··· Source information ···
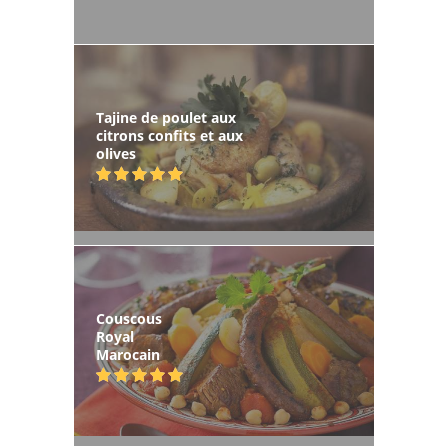
Tajine de poulet aux
citrons confits et aux
olives
Couscous
Royal
Marocain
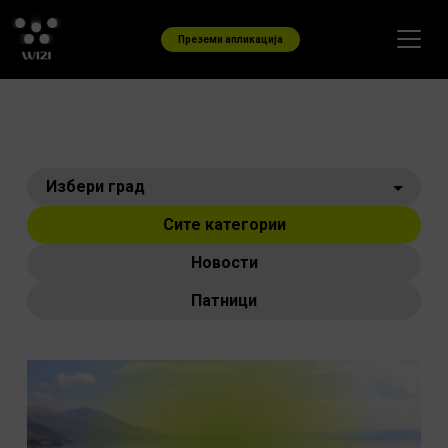
Skip to content
Преземи апликација
Сите категории
Новости
Патници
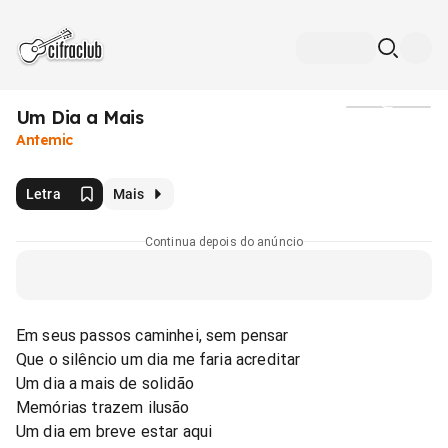
Um Dia a Mais
Mídia
Antemic
Letra
Mais
Continua depois do anúncio
Em seus passos caminhei, sem pensar
Que o silêncio um dia me faria acreditar
Um dia a mais de solidão
Memórias trazem ilusão
Um dia em breve estar aqui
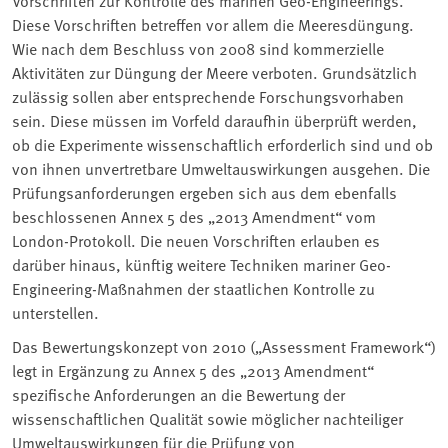
Diese Vorschriften betreffen vor allem die Meeresdüngung.
Wie nach dem Beschluss von 2008 sind kommerzielle
Aktivitäten zur Düngung der Meere verboten. Grundsätzlich
zulässig sollen aber entsprechende Forschungsvorhaben
sein. Diese müssen im Vorfeld daraufhin überprüft werden,
ob die Experimente wissenschaftlich erforderlich sind und ob
von ihnen unvertretbare Umweltauswirkungen ausgehen. Die
Prüfungsanforderungen ergeben sich aus dem ebenfalls
beschlossenen Annex 5 des „2013 Amendment“ vom
London-Protokoll. Die neuen Vorschriften erlauben es
darüber hinaus, künftig weitere Techniken mariner Geo-
Engineering-Maßnahmen der staatlichen Kontrolle zu
unterstellen.
Das Bewertungskonzept von 2010 („Assessment Framework“)
legt in Ergänzung zu Annex 5 des „2013 Amendment“
spezifische Anforderungen an die Bewertung der
wissenschaftlichen Qualität sowie möglicher nachteiliger
Umweltauswirkungen für die Prüfung von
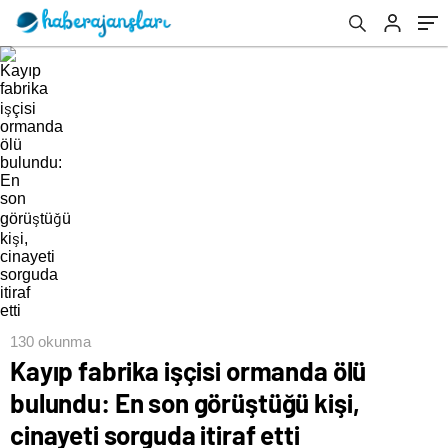
etti
130 okunma
Kayıp fabrika işçisi ormanda ölü
bulundu: En son görüştüğü kişi,
cinayeti sorguda itiraf etti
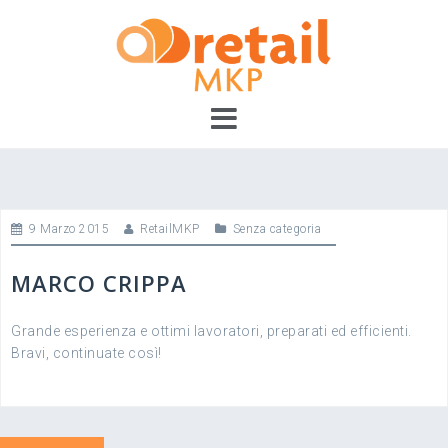
Skip
to
content
9 Marzo 2015
RetailMKP
Senza categoria
MARCO CRIPPA
Grande esperienza e ottimi lavoratori, preparati ed efficienti.
Bravi, continuate così!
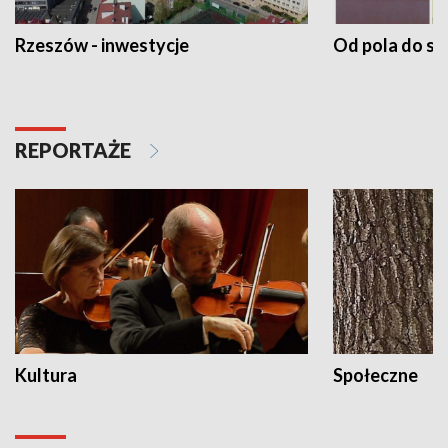
Rzeszów - inwestycje
Od pola do st
REPORTAŻE
Kultura
Społeczne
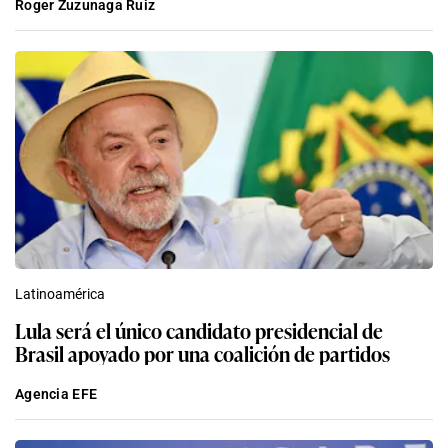
Roger Zuzunaga Ruiz
Latinoamérica
Lula será el único candidato presidencial de
Brasil apoyado por una coalición de partidos
Agencia EFE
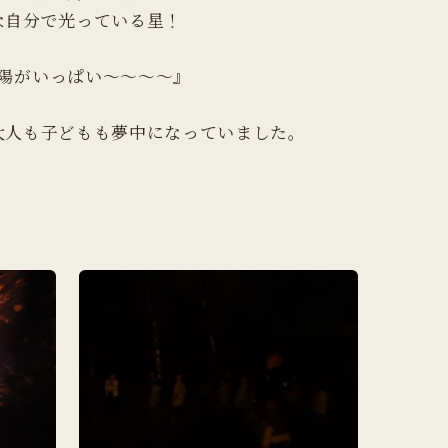
な自分で光っている星！
陽がいっぱい～～～～』
大人も子どもも夢中になっていました。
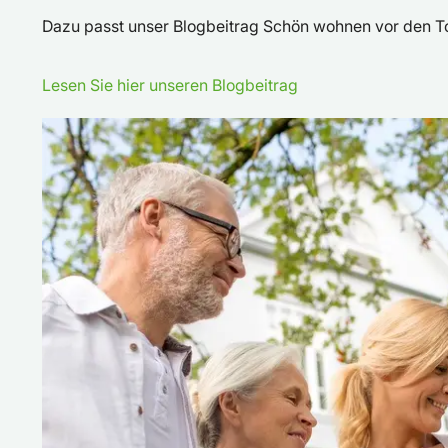
Dazu passt unser Blogbeitrag Schön wohnen vor den To
Lesen Sie hier unseren Blogbeitrag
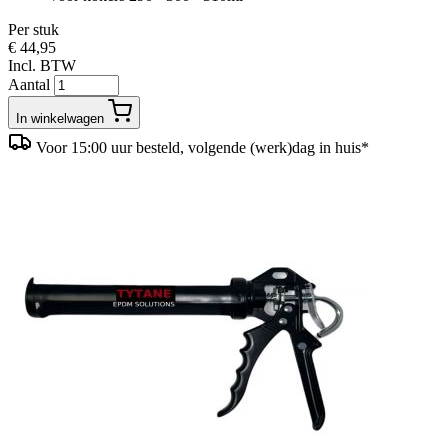
Per stuk
€ 44,95
Incl. BTW
Aantal
In winkelwagen
Voor 15:00 uur besteld, volgende (werk)dag in huis*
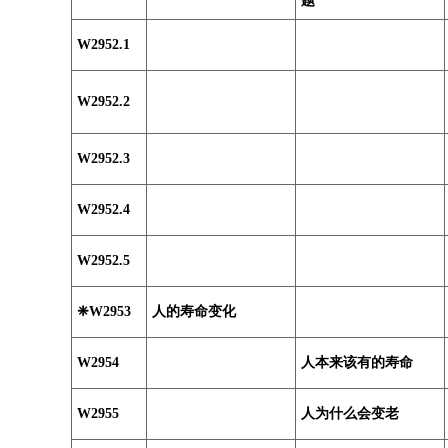
题
W2952.1
W2952.2
W2952.3
W2952.4
W2952.5
❈W2953
人的寿命变化
W2954
人本来该有的寿命
W2955
人为什么会变老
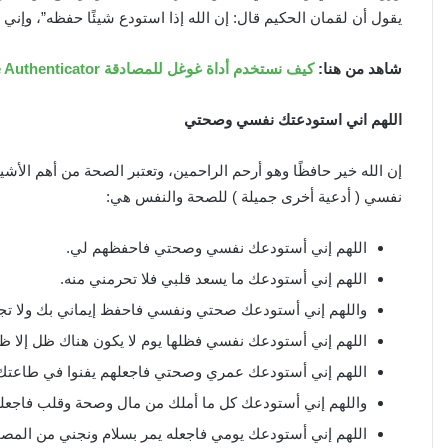
يقول أن لقمان الحكيم قال: إن الله إذا استودع شيئًا حفظه”، وإني 
شاهد من هنا:
كيف نستخدم أداة غوغل للمصادقة Google Authenticator
اللهم اني استودعتك نفسي وصحتي
إن الله خير حافظًا وهو أرحم الراحمين، وتعتبر الصحة من أهم الأشي
نفسي ( أدعية أخرى جميلة ) للصحة والنفس هي:
اللهم إني أستودعك نفسي وصحتي فاحفظهم لي.
اللهم إني أستودعك ما يسعد قلبي فلا تحرمني منه.
واللهم إني أستودعك صحتي ونفسي فاحفظ إيماني بك ولا تج
اللهم إني أستودعك نفسي فظلها يوم لا يكون هناك ظل إلا ظ
اللهم إني أستودعك عمري وصحتي فاجعلهم يفنوا في طاعتك
واللهم إني أستودعك كل ما أملك من مال وصحة وقلب فاجعل
اللهم إني أستودعك يومي فاجعله يمر بسلام ونجني من المصائ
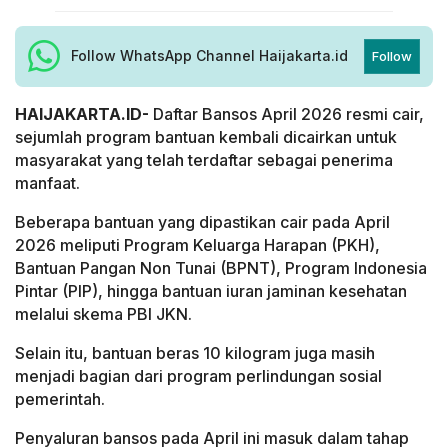
Follow WhatsApp Channel Haijakarta.id
Follow
HAIJAKARTA.ID-
Daftar Bansos April 2026 resmi cair,
sejumlah program bantuan kembali dicairkan untuk
masyarakat yang telah terdaftar sebagai penerima
manfaat.
Beberapa bantuan yang dipastikan cair pada April
2026 meliputi Program Keluarga Harapan (PKH),
Bantuan Pangan Non Tunai (BPNT), Program Indonesia
Pintar (PIP), hingga bantuan iuran jaminan kesehatan
melalui skema PBI JKN.
Selain itu, bantuan beras 10 kilogram juga masih
menjadi bagian dari program perlindungan sosial
pemerintah.
Penyaluran bansos pada April ini masuk dalam tahap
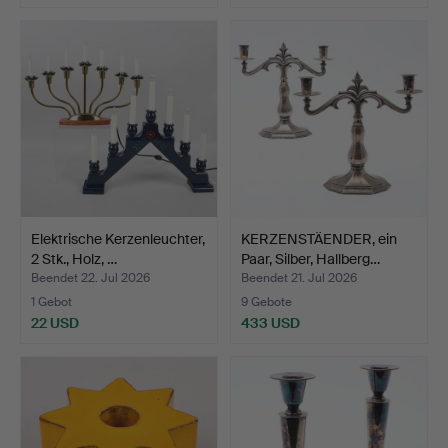
Elektrische Kerzenleuchter,
KERZENSTÄENDER, ein
2 Stk., Holz, …
Paar, Silber, Hallberg…
Beendet 22. Jul 2026
Beendet 21. Jul 2026
1 Gebot
9 Gebote
22 USD
433 USD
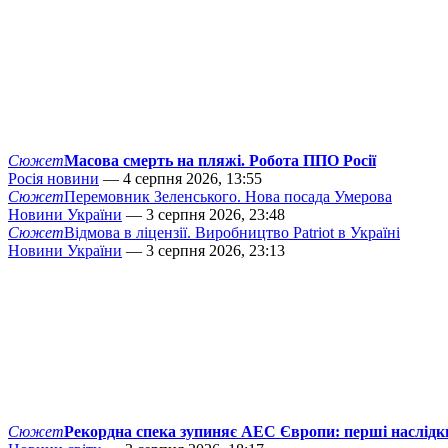
Сюжет
Масова смерть на пляжі. Робота ППО Росії
Росія новини
— 4 серпня 2026, 13:55
Сюжет
Перемовник Зеленського. Нова посада Умерова
Новини України
— 3 серпня 2026, 23:48
Сюжет
Відмова в ліцензії. Виробництво Patriot в Україні
Новини України
— 3 серпня 2026, 23:13
Сюжет
Рекордна спека зупиняє АЕС Європи: перші наслідк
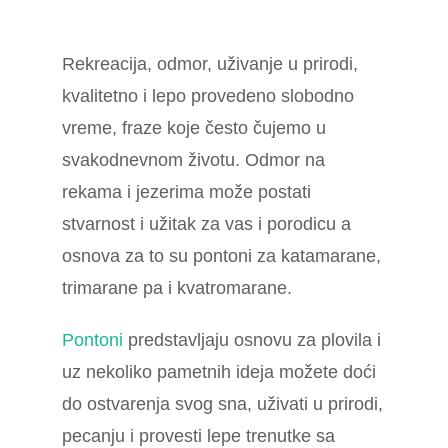
Rekreacija, odmor, uživanje u prirodi,
kvalitetno i lepo provedeno slobodno
vreme, fraze koje često čujemo u
svakodnevnom životu. Odmor na
rekama i jezerima može postati
stvarnost i užitak za vas i porodicu a
osnova za to su pontoni za katamarane,
trimarane pa i kvatromarane.
Pontoni
predstavljaju osnovu za plovila i
uz nekoliko pametnih ideja možete doći
do ostvarenja svog sna, uživati u prirodi,
pecanju i provesti lepe trenutke sa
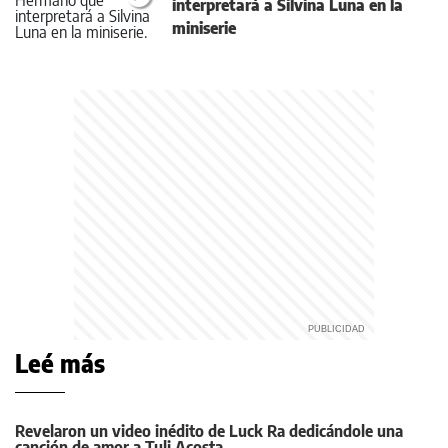
interpretará a Silvina Luna en la
miniserie
Leé más
Revelaron un video inédito de Luck Ra dedicándole una
canción de amor a Tuli Acosta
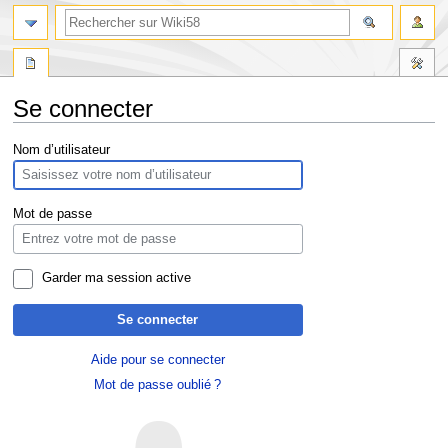
Se connecter
Aller
Aller
Nom d’utilisateur
à
à
la
la
navigation
recherche
Mot de passe
Garder ma session active
Se connecter
Aide pour se connecter
Mot de passe oublié ?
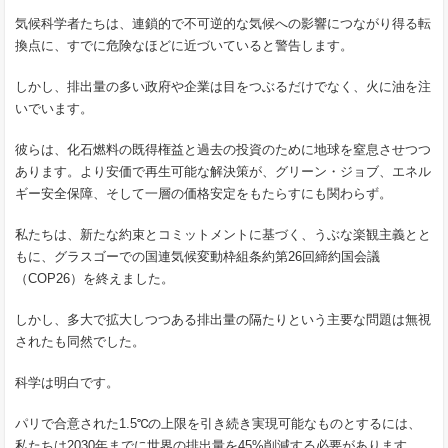
気候科学者たちは、連鎖的で不可逆的な気候への影響につながり得る転
換点に、すでに危険なほどに近づいていると警告します。
しかし、排出量の多い政府や企業は目をつぶるだけでなく、火に油を注
いでいます。
彼らは、化石燃料の既得権益と過去の投資のために地球を窒息させつつ
あります。より安価で再生可能な解決策が、グリーン・ジョブ、エネル
ギー安全保障、そして一層の価格安定をもたらすにも関わらず。
私たちは、新たな約束とコミットメントに基づく、うぶな楽観主義とと
もに、グラスゴーでの国連気候変動枠組条約第26回締約国会議
（COP26）を終えました。
しかし、多大で拡大しつつある排出量の隔たりという主要な問題は無視
されたも同然でした。
科学は明白です。
パリで合意された1.5℃の上限を引き続き実現可能なものとするには、
私たちは2030年までに世界の排出量を45%削減する必要があります。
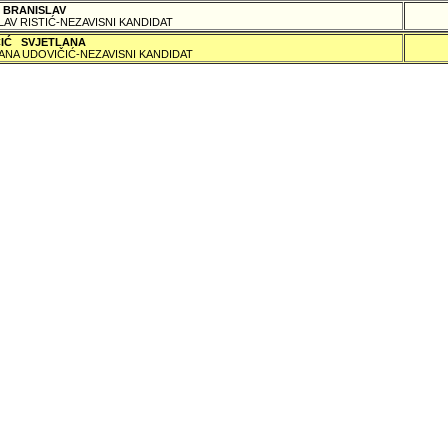
 BRANISLAV
LAV RISTIĆ-NEZAVISNI KANDIDAT
ČIĆ SVJETLANA
ANA UDOVIČIĆ-NEZAVISNI KANDIDAT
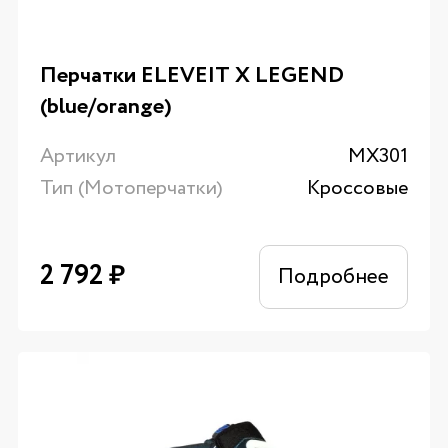
Перчатки ELEVEIT X LEGEND
(blue/orange)
Артикул
MX301
Тип (Мотоперчатки)
Кроссовые
2 792
₽
Подробнее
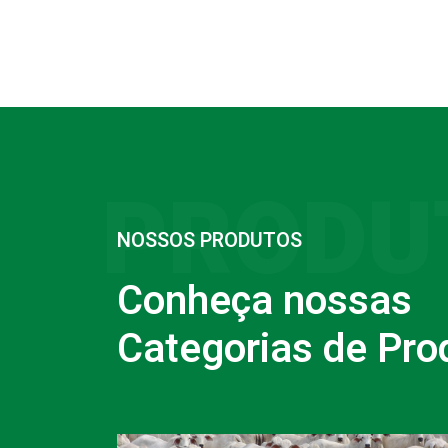
PRODU
NOSSOS PRODUTOS
Conheça nossas
Categorias de Pro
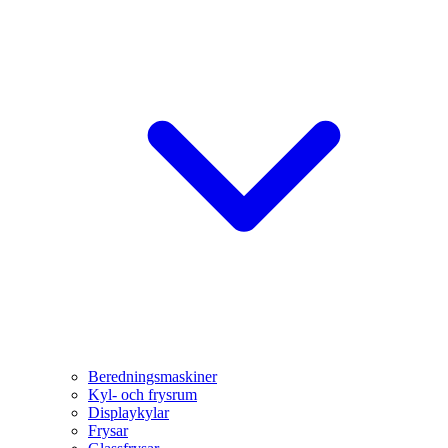
Beredningsmaskiner
Kyl- och frysrum
Displaykylar
Frysar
···
## Task objective
Update the rows above by writing them out again with "Displaykylar" changed to "Kyldiskar" and everything else left as it is. Leave the pictures out of your answer.

## Exercise answer
Tajine de poulet aux
citrons confits et aux
olives
Couscous
Royal
Marocain
Skip to content
Преземи апликација
Сите категории
Новости
Патници
Um Dia a Mais
Mídia
Antemic
Letra
Mais
Continua depois do anúncio
Em seus passos caminhei, sem pensar
Que o silêncio um dia me faria acreditar
Um dia a mais de solidão
Memórias trazem ilusão
Um dia em breve estar aqui
Diese Vorschriften betreffen vor allem die Meeresdüngung.
Wie nach dem Beschluss von 2008 sind kommerzielle
Aktivitäten zur Düngung der Meere verboten. Grundsätzlich
zulässig sollen aber entsprechende Forschungsvorhaben
sein. Diese müssen im Vorfeld daraufhin überprüft werden,
ob die Experimente wissenschaftlich erforderlich sind und ob
von ihnen unvertretbare Umweltauswirkungen ausgehen. Die
Prüfungsanforderungen ergeben sich aus dem ebenfalls
beschlossenen Annex 5 des „2013 Amendment“ vom
London-Protokoll. Die neuen Vorschriften erlauben es
darüber hinaus, künftig weitere Techniken mariner Geo-
Engineering-Maßnahmen der staatlichen Kontrolle zu
unterstellen.
Das Bewertungskonzept von 2010 („Assessment Framework“)
legt in Ergänzung zu Annex 5 des „2013 Amendment“
spezifische Anforderungen an die Bewertung der
wissenschaftlichen Qualität sowie möglicher nachteiliger
Umweltauswirkungen für die Prüfung von
etti
130 okunma
Kayıp fabrika işçisi ormanda ölü
bulundu: En son görüştüğü kişi,
cinayeti sorguda itiraf etti
Skip
to
content
9 Marzo 2015
RetailMKP
Senza categoria
MARCO CRIPPA
Grande esperienza e ottimi lavoratori, preparati ed efficienti.
Bravi, continuate così!
Rzeszów - inwestycje
Od pola do st
REPORTAŻE
Kultura
Społeczne
Roger Zuzunaga Ruiz
Latinoamérica
Lula será el único candidato presidencial de
Brasil apoyado por una coalición de partidos
Agencia EFE
な自分で光っている星！
陽がいっぱい～～～～』
大人も子どもも夢中になっていました。
Dazu passt unser Blogbeitrag Schön wohnen vor den To
Lesen Sie hier unseren Blogbeitrag
Per stuk
€ 44,95
Incl. BTW
Aantal
In winkelwagen
Voor 15:00 uur besteld, volgende (werk)dag in huis*
题
W2952.1
W2952.2
W2952.3
W2952.4
W2952.5
❈W2953
人的寿命变化
W2954
人本来该有的寿命
W2955
人为什么会变老
يقول أن لقمان الحكيم قال: إن الله إذا استودع شيئًا حفظه”، وإني 
شاهد من هنا:
كيف نستخدم أداة غوغل للمصادقة Google Authenticator
اللهم اني استودعتك نفسي وصحتي
إن الله خير حافظًا وهو أرحم الراحمين، وتعتبر الصحة من أهم الأشي
نفسي ( أدعية أخرى جميلة ) للصحة والنفس هي:
اللهم إني أستودعك نفسي وصحتي فاحفظهم لي.
اللهم إني أستودعك ما يسعد قلبي فلا تحرمني منه.
واللهم إني أستودعك صحتي ونفسي فاحفظ إيماني بك ولا تج
اللهم إني أستودعك نفسي فظلها يوم لا يكون هناك ظل إلا ظ
اللهم إني أستودعك عمري وصحتي فاجعلهم يفنوا في طاعتك
واللهم إني أستودعك كل ما أملك من مال وصحة وقلب فاجعل
اللهم إني أستودعك يومي فاجعله يمر بسلام ونجني من المصائ
Follow WhatsApp Channel Haijakarta.id
Follow
HAIJAKARTA.ID-
Daftar Bansos April 2026 resmi cair,
sejumlah program bantuan kembali dicairkan untuk
masyarakat yang telah terdaftar sebagai penerima
manfaat.
Beberapa bantuan yang dipastikan cair pada April
2026 meliputi Program Keluarga Harapan (PKH),
Bantuan Pangan Non Tunai (BPNT), Program Indonesia
Pintar (PIP), hingga bantuan iuran jaminan kesehatan
melalui skema PBI JKN.
Selain itu, bantuan beras 10 kilogram juga masih
menjadi bagian dari program perlindungan sosial
pemerintah.
Penyaluran bansos pada April ini masuk dalam tahap
Elektrische Kerzenleuchter,
KERZENSTÄENDER, ein
2 Stk., Holz, …
Paar, Silber, Hallberg…
Beendet 22. Jul 2026
Beendet 21. Jul 2026
1 Gebot
9 Gebote
22 USD
433 USD
Сюжет
Масова смерть на пляжі. Робота ППО Росії
Росія новини
— 4 серпня 2026, 13:55
Сюжет
Перемовник Зеленського. Нова посада Умерова
Новини України
— 3 серпня 2026, 23:48
Сюжет
Відмова в ліцензії. Виробництво Patriot в Україні
Новини України
— 3 серпня 2026, 23:13
Сюжет
Рекордна спека зупиняє АЕС Європи: перші наслідк
Rekreacija, odmor, uživanje u prirodi,
kvalitetno i lepo provedeno slobodno
vreme, fraze koje često čujemo u
svakodnevnom životu. Odmor na
rekama i jezerima može postati
stvarnost i užitak za vas i porodicu a
osnova za to su pontoni za katamarane,
trimarane pa i kvatromarane.
Pontoni
predstavljaju osnovu za plovila i
uz nekoliko pametnih ideja možete doći
do ostvarenja svog sna, uživati u prirodi,
pecanju i provesti lepe trenutke sa
interpretará a Silvina Luna en la
miniserie
Leé más
Revelaron un video inédito de Luck Ra dedicándole una
canción de amor a Tuli Acosta
Se connecter
Aller
Aller
Nom d’utilisateur
à
à
la
la
navigation
recherche
Mot de passe
Garder ma session active
Se connecter
Aide pour se connecter
Mot de passe oublié ?
気候科学者たちは、連鎖的で不可逆的な気候への影響につながり得る転
換点に、すでに危険なほどに近づいていると警告します。
しかし、排出量の多い政府や企業は目をつぶるだけでなく、火に油を注
いでいます。
彼らは、化石燃料の既得権益と過去の投資のために地球を窒息させつつ
あります。より安価で再生可能な解決策が、グリーン・ジョブ、エネル
ギー安全保障、そして一層の価格安定をもたらすにも関わらず。
私たちは、新たな約束とコミットメントに基づく、うぶな楽観主義とと
もに、グラスゴーでの国連気候変動枠組条約第26回締約国会議
（COP26）を終えました。
しかし、多大で拡大しつつある排出量の隔たりという主要な問題は無視
されたも同然でした。
科学は明白です。
パリで合意された1.5℃の上限を引き続き実現可能なものとするには、
私たちは2030年までに世界の排出量を45%削減する必要があります。
 BRANISLAV
LAV RISTIĆ-NEZAVISNI KANDIDAT
ČIĆ SVJETLANA
ANA UDOVIČIĆ-NEZAVISNI KANDIDAT
Перчатки ELEVEIT X LEGEND
(blue/orange)
Артикул
MX301
Тип (Мотоперчатки)
Кроссовые
2 792
₽
Подробнее
PRODU
NOSSOS PRODUTOS
Conheça nossas
Categorias de Pro
Beredningsmaskiner
Kyl- och frysrum
Kyldiskar
Frysar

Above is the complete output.